## GOAL OF THE EXERCISE
The answer is to be an exact copy of the lines below running from the line with "or offer anytime." down to the line with "store those away.", both ends included, and nothing more.

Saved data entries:
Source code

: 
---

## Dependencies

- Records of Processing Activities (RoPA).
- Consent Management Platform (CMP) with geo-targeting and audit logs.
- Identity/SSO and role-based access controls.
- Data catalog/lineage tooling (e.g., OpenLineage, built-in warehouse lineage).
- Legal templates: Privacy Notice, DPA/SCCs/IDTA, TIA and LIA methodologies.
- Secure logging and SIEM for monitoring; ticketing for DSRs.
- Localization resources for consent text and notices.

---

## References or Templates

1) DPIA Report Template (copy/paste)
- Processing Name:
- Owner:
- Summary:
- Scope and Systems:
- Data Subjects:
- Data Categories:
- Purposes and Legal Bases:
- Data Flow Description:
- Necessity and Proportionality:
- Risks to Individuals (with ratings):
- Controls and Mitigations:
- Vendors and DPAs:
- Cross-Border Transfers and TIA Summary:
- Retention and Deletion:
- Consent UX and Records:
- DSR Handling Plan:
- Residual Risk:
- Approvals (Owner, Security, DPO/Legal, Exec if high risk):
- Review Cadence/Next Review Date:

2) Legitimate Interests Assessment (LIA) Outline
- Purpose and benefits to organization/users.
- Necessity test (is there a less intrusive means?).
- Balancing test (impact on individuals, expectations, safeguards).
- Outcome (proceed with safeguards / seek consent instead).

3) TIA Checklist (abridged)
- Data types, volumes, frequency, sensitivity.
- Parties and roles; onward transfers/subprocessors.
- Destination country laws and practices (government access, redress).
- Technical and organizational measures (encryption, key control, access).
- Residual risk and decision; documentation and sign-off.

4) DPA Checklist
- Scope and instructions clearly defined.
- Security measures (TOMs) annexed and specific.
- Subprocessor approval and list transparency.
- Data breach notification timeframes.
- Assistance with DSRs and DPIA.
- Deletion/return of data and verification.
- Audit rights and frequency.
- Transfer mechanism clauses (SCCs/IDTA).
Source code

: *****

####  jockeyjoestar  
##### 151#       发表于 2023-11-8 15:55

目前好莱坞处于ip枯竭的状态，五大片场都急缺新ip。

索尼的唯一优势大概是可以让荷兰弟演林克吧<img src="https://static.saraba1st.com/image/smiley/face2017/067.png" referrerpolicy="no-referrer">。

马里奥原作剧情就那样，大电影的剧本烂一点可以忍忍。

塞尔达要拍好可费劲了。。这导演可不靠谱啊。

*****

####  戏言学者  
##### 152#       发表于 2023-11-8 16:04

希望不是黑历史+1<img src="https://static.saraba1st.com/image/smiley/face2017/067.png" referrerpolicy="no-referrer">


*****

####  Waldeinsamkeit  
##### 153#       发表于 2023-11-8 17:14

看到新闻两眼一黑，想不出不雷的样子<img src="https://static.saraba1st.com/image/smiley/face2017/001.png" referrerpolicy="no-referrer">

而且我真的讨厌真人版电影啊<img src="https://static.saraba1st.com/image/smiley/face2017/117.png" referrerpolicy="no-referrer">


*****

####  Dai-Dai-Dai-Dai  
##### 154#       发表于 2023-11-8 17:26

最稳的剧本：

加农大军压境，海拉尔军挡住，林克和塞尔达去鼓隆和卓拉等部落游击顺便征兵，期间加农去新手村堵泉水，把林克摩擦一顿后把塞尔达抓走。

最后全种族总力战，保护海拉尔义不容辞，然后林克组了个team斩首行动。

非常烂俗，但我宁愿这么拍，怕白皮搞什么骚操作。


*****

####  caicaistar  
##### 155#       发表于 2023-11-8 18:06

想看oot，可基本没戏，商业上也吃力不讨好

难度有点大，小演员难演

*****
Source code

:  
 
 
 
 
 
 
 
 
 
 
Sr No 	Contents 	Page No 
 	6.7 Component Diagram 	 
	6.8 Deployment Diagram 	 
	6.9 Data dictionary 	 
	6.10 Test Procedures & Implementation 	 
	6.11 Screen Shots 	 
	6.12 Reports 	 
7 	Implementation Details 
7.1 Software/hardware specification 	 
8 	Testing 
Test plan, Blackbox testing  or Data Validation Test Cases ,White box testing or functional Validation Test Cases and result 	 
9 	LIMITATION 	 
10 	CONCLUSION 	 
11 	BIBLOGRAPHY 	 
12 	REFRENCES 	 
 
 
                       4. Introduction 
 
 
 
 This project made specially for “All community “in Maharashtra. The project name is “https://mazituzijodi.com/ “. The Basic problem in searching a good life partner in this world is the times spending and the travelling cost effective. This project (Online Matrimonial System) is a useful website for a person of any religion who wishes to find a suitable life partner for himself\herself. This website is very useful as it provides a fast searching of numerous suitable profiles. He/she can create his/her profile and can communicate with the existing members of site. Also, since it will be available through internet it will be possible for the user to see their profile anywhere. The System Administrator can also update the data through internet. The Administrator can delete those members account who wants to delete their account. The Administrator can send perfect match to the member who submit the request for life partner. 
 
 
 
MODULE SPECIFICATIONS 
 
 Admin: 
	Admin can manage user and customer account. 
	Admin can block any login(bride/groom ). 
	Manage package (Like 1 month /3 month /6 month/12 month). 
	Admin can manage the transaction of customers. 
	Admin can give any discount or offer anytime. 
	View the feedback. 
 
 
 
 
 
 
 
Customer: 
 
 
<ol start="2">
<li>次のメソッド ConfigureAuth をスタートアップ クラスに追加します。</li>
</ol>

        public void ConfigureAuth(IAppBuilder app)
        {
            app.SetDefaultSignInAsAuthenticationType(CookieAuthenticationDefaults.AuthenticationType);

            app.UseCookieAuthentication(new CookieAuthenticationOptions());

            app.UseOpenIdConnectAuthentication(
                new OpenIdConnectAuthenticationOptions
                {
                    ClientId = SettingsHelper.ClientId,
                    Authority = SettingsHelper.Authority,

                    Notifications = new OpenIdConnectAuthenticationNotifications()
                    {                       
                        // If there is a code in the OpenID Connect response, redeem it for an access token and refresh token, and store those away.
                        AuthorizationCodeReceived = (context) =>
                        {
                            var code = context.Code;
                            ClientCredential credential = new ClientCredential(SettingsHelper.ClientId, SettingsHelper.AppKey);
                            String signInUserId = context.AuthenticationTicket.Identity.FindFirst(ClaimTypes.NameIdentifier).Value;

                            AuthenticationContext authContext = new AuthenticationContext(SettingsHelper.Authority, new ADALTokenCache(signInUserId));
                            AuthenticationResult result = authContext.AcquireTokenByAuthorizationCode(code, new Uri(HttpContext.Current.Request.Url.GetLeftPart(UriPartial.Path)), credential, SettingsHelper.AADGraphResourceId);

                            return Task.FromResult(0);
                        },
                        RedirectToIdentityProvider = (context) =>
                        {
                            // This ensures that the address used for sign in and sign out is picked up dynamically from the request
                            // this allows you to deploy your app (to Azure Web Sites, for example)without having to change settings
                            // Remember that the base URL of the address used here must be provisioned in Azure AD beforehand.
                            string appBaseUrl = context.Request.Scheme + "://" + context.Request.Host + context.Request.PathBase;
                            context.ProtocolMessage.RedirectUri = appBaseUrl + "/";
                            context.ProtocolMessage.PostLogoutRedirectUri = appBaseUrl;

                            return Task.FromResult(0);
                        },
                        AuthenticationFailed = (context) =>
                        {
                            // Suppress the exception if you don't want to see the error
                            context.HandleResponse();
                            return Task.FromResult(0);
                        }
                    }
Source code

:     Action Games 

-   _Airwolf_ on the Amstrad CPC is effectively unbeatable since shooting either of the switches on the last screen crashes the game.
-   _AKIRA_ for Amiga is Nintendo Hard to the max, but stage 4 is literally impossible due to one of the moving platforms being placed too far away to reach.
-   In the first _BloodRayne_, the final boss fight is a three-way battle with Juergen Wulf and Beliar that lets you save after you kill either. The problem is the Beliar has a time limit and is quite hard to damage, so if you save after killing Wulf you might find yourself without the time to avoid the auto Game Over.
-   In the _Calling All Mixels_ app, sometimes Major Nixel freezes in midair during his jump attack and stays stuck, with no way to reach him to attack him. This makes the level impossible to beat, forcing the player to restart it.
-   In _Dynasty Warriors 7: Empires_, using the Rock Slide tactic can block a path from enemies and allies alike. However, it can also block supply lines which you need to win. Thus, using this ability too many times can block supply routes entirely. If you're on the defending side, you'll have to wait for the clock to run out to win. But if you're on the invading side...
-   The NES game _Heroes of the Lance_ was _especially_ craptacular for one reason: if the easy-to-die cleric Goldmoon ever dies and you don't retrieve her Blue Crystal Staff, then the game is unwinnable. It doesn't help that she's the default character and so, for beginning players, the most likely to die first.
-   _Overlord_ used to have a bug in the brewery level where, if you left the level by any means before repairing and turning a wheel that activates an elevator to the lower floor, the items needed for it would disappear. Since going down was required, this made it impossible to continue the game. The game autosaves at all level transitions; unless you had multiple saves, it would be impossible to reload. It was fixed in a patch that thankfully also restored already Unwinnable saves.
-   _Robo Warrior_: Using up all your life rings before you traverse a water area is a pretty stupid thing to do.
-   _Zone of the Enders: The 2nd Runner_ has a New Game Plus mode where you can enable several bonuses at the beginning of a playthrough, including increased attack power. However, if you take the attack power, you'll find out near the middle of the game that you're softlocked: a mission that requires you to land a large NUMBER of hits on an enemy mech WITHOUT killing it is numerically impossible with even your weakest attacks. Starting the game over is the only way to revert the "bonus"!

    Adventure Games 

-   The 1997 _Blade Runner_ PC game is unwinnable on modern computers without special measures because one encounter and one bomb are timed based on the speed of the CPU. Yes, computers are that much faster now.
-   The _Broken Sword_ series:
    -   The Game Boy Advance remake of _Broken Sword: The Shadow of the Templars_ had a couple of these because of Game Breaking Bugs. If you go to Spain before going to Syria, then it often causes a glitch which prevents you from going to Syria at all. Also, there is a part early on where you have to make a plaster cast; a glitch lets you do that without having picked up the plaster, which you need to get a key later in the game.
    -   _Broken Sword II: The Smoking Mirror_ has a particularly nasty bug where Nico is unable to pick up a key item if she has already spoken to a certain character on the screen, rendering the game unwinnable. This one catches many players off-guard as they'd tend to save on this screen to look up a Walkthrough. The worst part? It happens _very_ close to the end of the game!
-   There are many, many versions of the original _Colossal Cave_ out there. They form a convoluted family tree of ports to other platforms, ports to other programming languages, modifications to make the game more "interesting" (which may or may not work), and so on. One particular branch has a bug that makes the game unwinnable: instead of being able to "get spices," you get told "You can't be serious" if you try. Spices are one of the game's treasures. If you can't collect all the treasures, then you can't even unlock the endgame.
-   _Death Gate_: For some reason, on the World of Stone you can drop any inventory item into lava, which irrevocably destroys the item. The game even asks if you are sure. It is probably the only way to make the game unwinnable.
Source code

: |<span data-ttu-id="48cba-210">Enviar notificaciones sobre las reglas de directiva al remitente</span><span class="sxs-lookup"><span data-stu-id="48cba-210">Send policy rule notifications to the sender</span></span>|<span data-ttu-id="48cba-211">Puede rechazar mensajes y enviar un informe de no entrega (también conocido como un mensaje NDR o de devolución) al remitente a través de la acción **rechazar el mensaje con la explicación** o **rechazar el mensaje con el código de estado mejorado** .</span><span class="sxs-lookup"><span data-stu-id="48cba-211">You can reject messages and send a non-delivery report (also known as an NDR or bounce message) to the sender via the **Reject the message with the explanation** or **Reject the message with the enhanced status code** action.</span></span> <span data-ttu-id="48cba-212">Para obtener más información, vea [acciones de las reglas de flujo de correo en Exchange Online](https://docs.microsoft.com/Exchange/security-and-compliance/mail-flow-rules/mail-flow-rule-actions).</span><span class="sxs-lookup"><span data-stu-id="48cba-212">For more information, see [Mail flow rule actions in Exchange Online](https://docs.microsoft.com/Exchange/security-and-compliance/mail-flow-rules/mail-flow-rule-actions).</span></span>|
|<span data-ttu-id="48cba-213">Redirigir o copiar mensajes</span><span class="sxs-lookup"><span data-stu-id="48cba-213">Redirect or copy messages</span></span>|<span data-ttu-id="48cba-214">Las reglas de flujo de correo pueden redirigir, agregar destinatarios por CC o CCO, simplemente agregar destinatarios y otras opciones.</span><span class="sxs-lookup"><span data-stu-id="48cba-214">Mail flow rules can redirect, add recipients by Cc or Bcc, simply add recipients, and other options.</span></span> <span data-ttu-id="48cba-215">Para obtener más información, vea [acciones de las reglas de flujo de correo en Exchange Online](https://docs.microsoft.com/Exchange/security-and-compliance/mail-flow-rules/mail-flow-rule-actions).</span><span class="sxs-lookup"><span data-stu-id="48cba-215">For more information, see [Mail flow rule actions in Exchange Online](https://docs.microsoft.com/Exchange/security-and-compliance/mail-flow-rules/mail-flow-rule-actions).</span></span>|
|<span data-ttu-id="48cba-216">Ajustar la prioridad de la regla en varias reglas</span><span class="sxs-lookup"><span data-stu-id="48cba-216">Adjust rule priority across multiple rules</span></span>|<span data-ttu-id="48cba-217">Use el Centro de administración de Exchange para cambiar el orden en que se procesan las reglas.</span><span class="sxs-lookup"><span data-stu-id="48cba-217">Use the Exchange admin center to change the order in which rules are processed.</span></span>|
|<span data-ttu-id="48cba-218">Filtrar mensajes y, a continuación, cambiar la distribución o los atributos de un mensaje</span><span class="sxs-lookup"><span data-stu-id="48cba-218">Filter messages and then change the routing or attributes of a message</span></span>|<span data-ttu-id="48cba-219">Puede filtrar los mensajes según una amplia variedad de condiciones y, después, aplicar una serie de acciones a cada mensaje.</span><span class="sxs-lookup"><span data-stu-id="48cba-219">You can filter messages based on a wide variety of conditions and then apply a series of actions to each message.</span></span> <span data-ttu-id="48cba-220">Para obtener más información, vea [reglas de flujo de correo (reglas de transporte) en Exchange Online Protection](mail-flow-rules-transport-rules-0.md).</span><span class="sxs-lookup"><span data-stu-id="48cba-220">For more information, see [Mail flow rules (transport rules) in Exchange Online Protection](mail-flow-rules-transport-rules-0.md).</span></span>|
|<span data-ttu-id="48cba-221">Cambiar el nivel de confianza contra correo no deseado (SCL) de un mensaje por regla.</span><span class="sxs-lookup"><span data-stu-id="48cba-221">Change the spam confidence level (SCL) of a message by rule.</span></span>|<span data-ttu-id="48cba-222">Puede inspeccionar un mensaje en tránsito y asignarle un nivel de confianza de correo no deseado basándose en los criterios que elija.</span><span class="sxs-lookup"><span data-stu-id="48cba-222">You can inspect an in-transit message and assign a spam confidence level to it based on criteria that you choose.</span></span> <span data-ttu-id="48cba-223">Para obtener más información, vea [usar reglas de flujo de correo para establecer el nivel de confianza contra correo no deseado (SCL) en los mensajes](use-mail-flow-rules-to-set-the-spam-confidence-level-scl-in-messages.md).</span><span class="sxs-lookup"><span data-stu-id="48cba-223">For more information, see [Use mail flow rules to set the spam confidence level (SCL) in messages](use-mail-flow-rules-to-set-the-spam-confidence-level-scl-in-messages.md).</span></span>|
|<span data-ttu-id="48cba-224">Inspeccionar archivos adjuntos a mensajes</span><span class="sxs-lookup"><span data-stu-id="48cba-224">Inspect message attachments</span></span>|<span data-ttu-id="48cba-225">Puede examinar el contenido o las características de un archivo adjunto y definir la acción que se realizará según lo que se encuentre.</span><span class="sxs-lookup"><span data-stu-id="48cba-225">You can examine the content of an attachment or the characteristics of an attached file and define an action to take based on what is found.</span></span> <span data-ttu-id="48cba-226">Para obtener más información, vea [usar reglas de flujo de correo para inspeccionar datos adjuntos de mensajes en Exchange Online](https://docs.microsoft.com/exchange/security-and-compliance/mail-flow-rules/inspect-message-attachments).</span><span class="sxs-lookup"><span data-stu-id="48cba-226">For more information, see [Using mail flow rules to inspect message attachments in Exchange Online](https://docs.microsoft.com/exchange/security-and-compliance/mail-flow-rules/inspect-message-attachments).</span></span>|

## TASK OUTPUT
	Admin can give any discount or offer anytime. 
	View the feedback. 
 
 
 
 
 
 
 
Customer: 
 
 
<ol start="2">
<li>次のメソッド ConfigureAuth をスタートアップ クラスに追加します。</li>
</ol>

        public void ConfigureAuth(IAppBuilder app)
        {
            app.SetDefaultSignInAsAuthenticationType(CookieAuthenticationDefaults.AuthenticationType);

            app.UseCookieAuthentication(new CookieAuthenticationOptions());

            app.UseOpenIdConnectAuthentication(
                new OpenIdConnectAuthenticationOptions
                {
                    ClientId = SettingsHelper.ClientId,
                    Authority = SettingsHelper.Authority,

                    Notifications = new OpenIdConnectAuthenticationNotifications()
                    {                       
                        // If there is a code in the OpenID Connect response, redeem it for an access token and refresh token, and store those away.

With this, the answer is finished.